* Problems to work on:
- a) Which numerical figures does the article on plant methane state, and what does each one measure?
- b) Write out the stretch of the article on plant methane from "The discovery sheds" through "difficult to measure.", word for word.

* Document section:
+++++
Yadvinder Malhi, a specialist in the relationship between vegetation and climate at Oxford University, said the plant source of methane had probably been missed in the past because scientists have a poor understanding of the way methane circulates in the atmosphere. "There are a variety of sources and sinks of methane and there are huge error bars on those terms," he said. "What's been uncertain is where the methane is coming from and where it's going. Unlike carbon dioxide, methane is much more dynamic; it lasts about 10 years in the atmosphere."

Biogenic methane has traditionally been assumed to come from organic materials as they decompose in oxygen-free environments. But Dr Keppler found plants emit the gas even in normal, oxygen-rich surroundings: between 10 and 1 000 times more methane than dead plant material. When the plants were exposed to the sun, the rate of methane production increased. "Until now all the textbooks have said that biogenic methane can only be produced in the absence of oxygen," Dr Keppler said. "For that simple reason, nobody looked closely at this."

The discovery sheds further light on the complex relationship between greenhouse gases and the environment. "If you're after predictions of global average temperature, it won't make a huge amount of difference," said Dr Betts. "But it shows how complicated it is to exactly quantify reforesting or deforesting in comparison with current fossil fuel emissions."

It will also intensify debates on whether targets in climate change treaties such as the Kyoto Protocol should be based entirely on carbon emissions, which are easily measured, or also take sinks into account, which remove carbon from the atmosphere but are more difficult to measure.

For climate scientists, the new work clears up a few unexplained features in the environment.
"The rate of methane increase in the atmosphere has slowed down in the last 10 years and there was no really convincing explanation of why that's been going on," said Dr Mahli. "This paper argues that tropical deforestation may be a factor there."

In addition, the new research could help to explain the source of plumes of methane observed by satellites over tropical forests. "The sheer biomass of the forest may be a factor there," said Dr Mahli.

The fact that plants produce methane does not mean that planting forests is a bad idea, however. "Putting a tree where there was no tree before locks up a lot of carbon and this [new research] perhaps reduces the overall benefit of that by a fraction," said Dr Mahli.

Some mysteries remain: how and why plants produce methane is unclear. Dr Keppler's team said the search for an answer is likely to open up a new area of research into plant biochemistry.
+++++
* Available data:
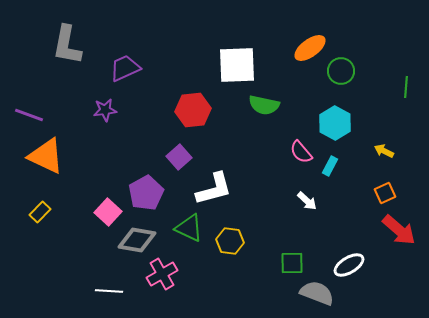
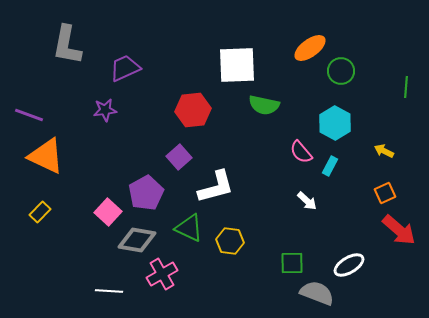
white L-shape: moved 2 px right, 2 px up
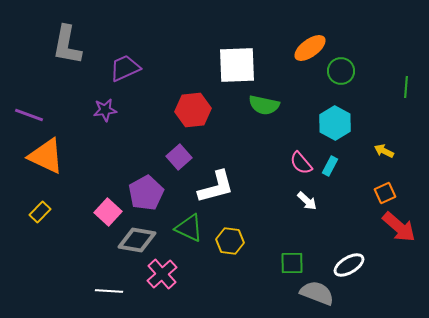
+++++
* Solutions:
- a)
- About 10 years: how long methane lasts in the atmosphere.
- Between 10 and 1 000 times: how much more methane living plants emit than dead plant material.
- The last 10 years: the period over which the rate of methane increase in the atmosphere has slowed.

- b)
The discovery sheds further light on the complex relationship between greenhouse gases and the environment. "If you're after predictions of global average temperature, it won't make a huge amount of difference," said Dr Betts. "But it shows how complicated it is to exactly quantify reforesting or deforesting in comparison with current fossil fuel emissions."

It will also intensify debates on whether targets in climate change treaties such as the Kyoto Protocol should be based entirely on carbon emissions, which are easily measured, or also take sinks into account, which remove carbon from the atmosphere but are more difficult to measure.